HistogramDistribution
takes a list of data points, creates a histogram from them, and returns this histogram in a form that can be used as a distribution.
I already have the binned data, and I do not have the original data points. How can I create a distribution object equivalent to a histogram distribution using this binning data?
Let's assume we have the binned data in the same format that HistogramList
returns.
Example data: bins = N@HistogramList@RandomVariate[NormalDistribution[], 1000]
.
Answer
Update: We can use WeightedData
to represent binned data and work with it in the usual way:
values = MovingAverage[First[bins], 2];
weights = Last[bins];
binsize = bins[[1,2]] - bins[[1,1]] (* assuming a constant bin size!! *)
distr = HistogramDistribution[WeightedData[values, weights], {binsize}]
Original answer:
HistogramDistribution
creates a DataDistribution
object. The format of this object is not documented, but we can attempt guessing at the object structure and construct a DataDistribution
directly.
Warning: The usual caveats about spelunking and using undocumented functionality apply. There's no guarantee that this will work in every situation or in future versions. The following seems to work in version 9.
DataDistribution
objects have the following format:
DataDistribution[type, data, dimension, numberOfPoints]
type
is a string describing the type of the data distribution. For histogram distributions it is"Histogram"
data
must have the format{pdf, binSpec}
for histogram distributions (it is different for other distributions).binSpec
is a list of bin boundaries, thus it must have a length one greater than the number of bins.pdf
is a list ofPDF
values for each bin. ThusTotal[Differences[binSpec] pdf]
must be1
.dimension
is the dimension of the data. For 1D data, which we use here, it is 1.numberOfPoints
is the number of data points that the histogram was built from.

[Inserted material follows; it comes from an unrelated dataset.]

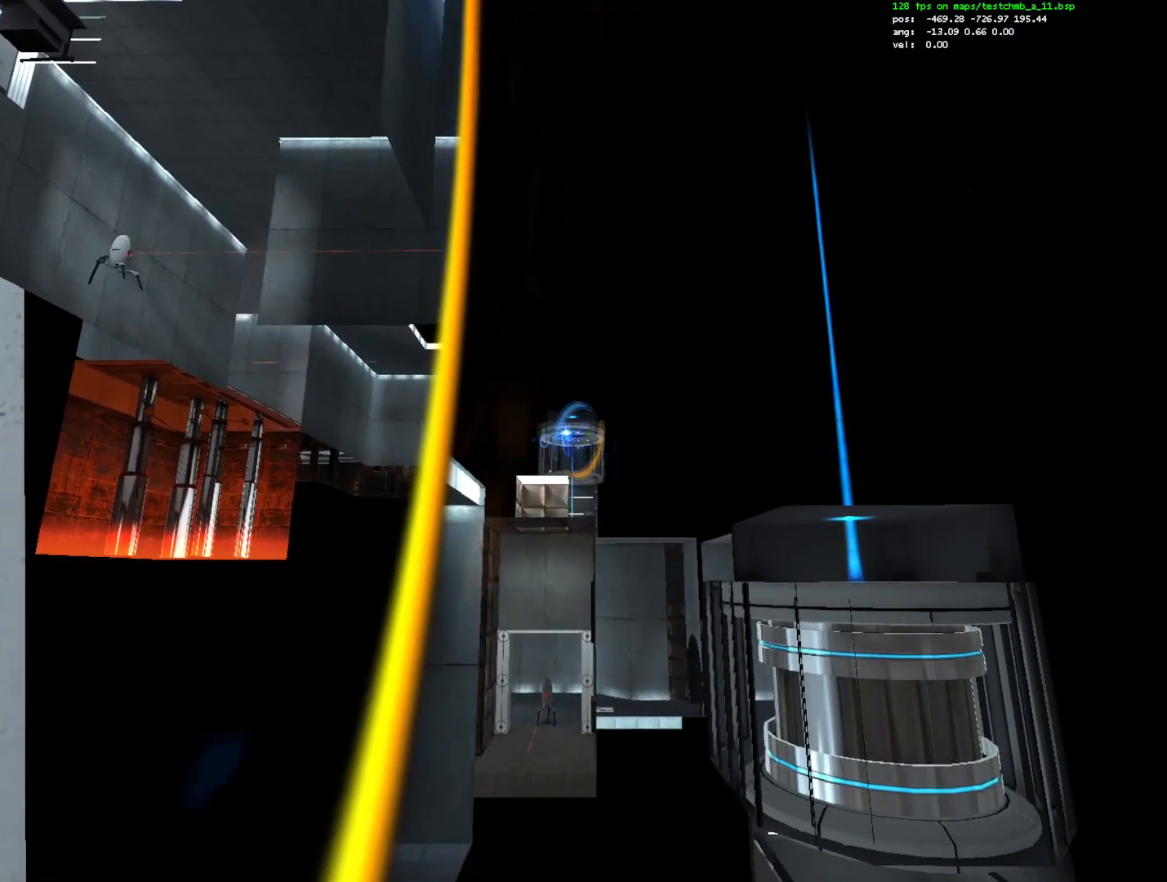
{"keys": ["a", "ctrl"], "mouse": [], "events": [[67, "a", "down"], [200, "a", "up"], [300, "a", "down"]]}
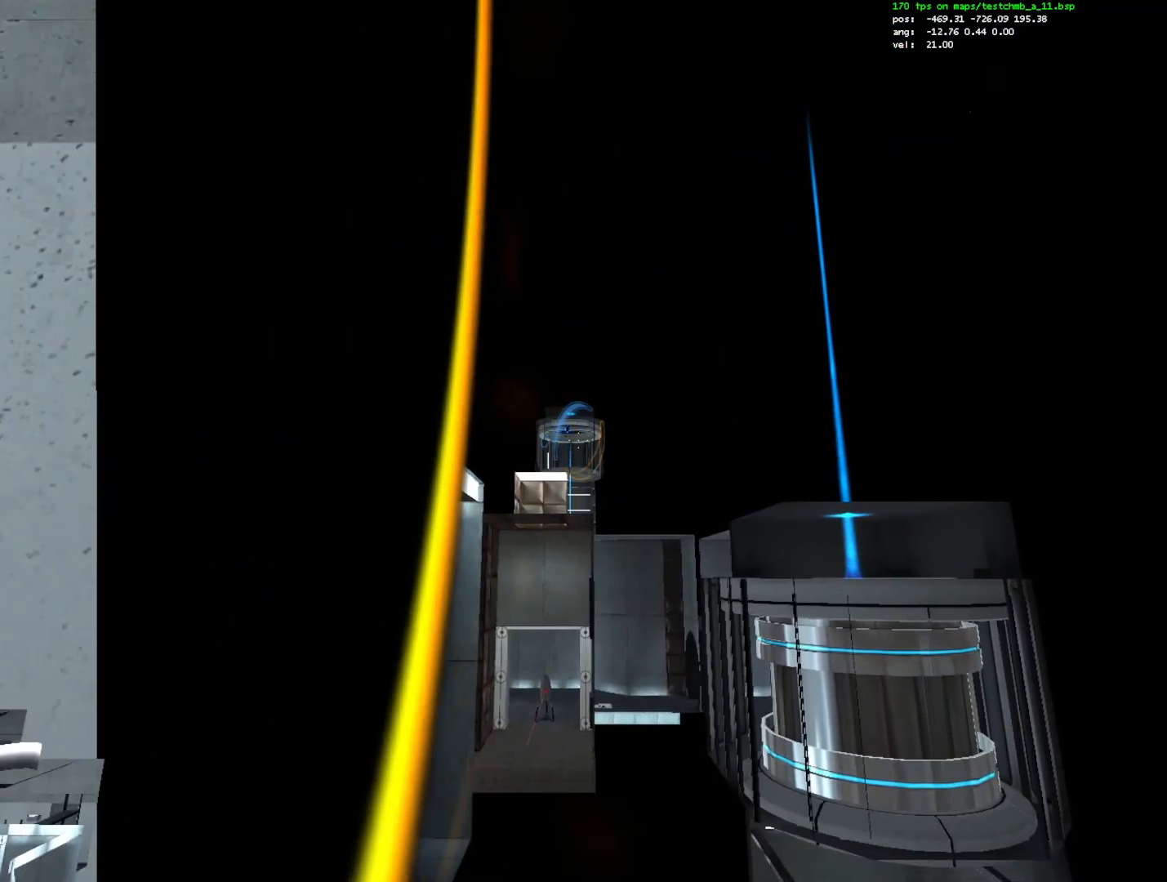
{"keys": ["ctrl"], "mouse": [], "events": [[167, "a", "up"]]}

Starting from the example data bins
, we can construct the distribution as
{binSpec, counts} = bins
dd = DataDistribution[
"Histogram", (* type *)
{counts/Differences[binSpec]/Total[counts], binSpec}, (* data *)
1, (* dimension *)
Infinity (* no. of data points *)
]
The usual functions such as Mean
, Median
, Variance
, etc. can be used on dd
.
Note: I am not sure if using Infinity
for the number of data points can cause any problems.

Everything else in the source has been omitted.